Finland will return three shipments of art bound for Russia that had been confiscated by customs officials, the Finnish foreign ministry announced Friday.
The painting and sculptures — worth a collective $46 million — were en-route to Russian museums from Italy and Japan when it was seized at the Vaalimaa border crossing on suspicion of violating European sanctions on Russia, according to Customs Enforcement Director Hannu Sinkkonen.
In a statement, Finland’s Ministry for Foreign Affairs said that the European Union amended its existing rules to exempt certain cultural artifacts from its list of sanctions. The legislative changes went into effective on April 9, after which customs officials issued permits for the export of the artworks. The rule change extends only to “cultural goods which are on loan in the context of formal cultural cooperation,” the statement said, without further elaboration on its motivation for the exemption.
Many of the confiscated works were on loan from Russia’s State Tretyakov Gallery and the State Museum of Oriental Art for shows at two Italian galleries, Milan’s Scala Square and the Museum of Modern and Contemporary Art in Udine. Other artworks were returning to Moscow’s Pushkin State Museum of Fine Arts from Chiba City Museum in Tokyo.
Russia has been hit with severe sanctions from the European Union and the United States following its invasion of Ukraine. The Finnish Foreign Ministry said the E.U. list of sanctions included art, which had been categorized as “luxury goods.
The sanctions complicated Russia’s efforts to recall its cultural property currently on loan to European institutions amid rapidly deteriorating international relations. In March, the State Hermitage Museum in St.

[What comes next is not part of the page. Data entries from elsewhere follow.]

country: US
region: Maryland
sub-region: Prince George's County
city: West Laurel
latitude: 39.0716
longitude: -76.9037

Petersburg, Russia, requested several high-profile loans be withdrawn early from display in Milan and Rome. Meanwhile, the governments of Spain, Austria, and France have suspended relationships with Russian museums and withdrawn their respective loans from a planned exhibition at the Kremlin Museum.
France’s Minister of Culture Roselyne Bachelot said in a statement that the country’s participation in Russian cultural events, “could have been exploited as a sign of a divergence between European countries,” according to the newspaper Le Monde.

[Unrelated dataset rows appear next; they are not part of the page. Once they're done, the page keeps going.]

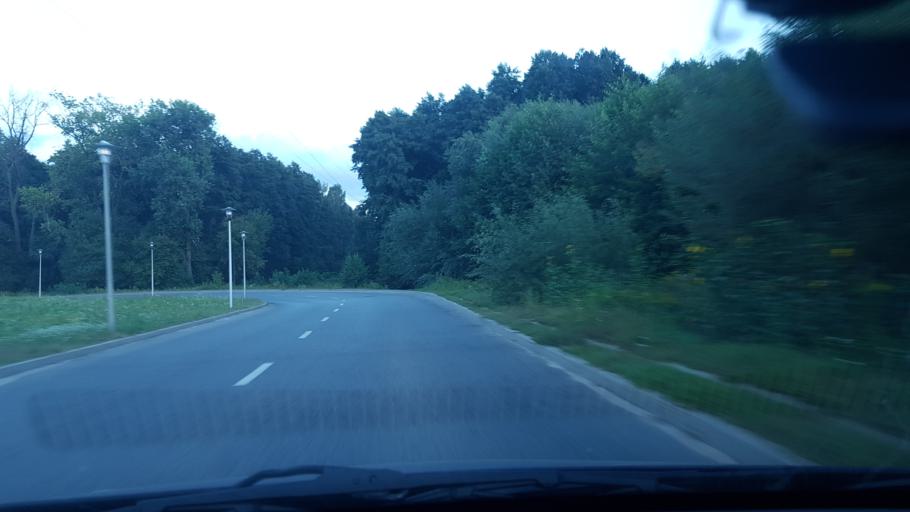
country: PL
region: Masovian Voivodeship
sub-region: Warszawa
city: Targowek
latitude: 52.3019
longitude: 21.0756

The French government agency announced Saturday that at least two paintings on display at Paris’ Fondation Louis Vuitton in a blockbuster exhibition of works from the collection of Ivan Morozov, a deceased Russian businessman and collector of avant-garde French art, will remain in France.
One picture belongs to Russian oligarch Petr Aven and the other is the property of the Dnipropetrovsk Art Museum in Dnipro, Ukraine, AFP reports. Aven, a financier with known ties to Vladimir Putin, is currently the target of sanctions. His painting will not return to Russia “so long as its owner remains targeted by an asset freeze,” the ministry said in a statement.
The statement continued that the second painting, by the Russian artist Valentin Serov, will not return to Ukraine “until the situation in the country allow its return in security.” It stressed that this decision was “at the request of the Ukrainian authorities.”
The Morozov exhibition closed in April. Most of the display— some 200 pictures—belongs to the collections of the State Tretyakov Gallery, the Pushkin State Museum of Fine Arts, and St. Petersburg Hermitage.
Transport of the collection is set to take place over land, to accommodate the restrictions on air travel between Western Europe and Russia. However, a third painting from the show linked to another sanctioned Russian oligarch, Viatcheslav Kantor, is currently under assessment by France.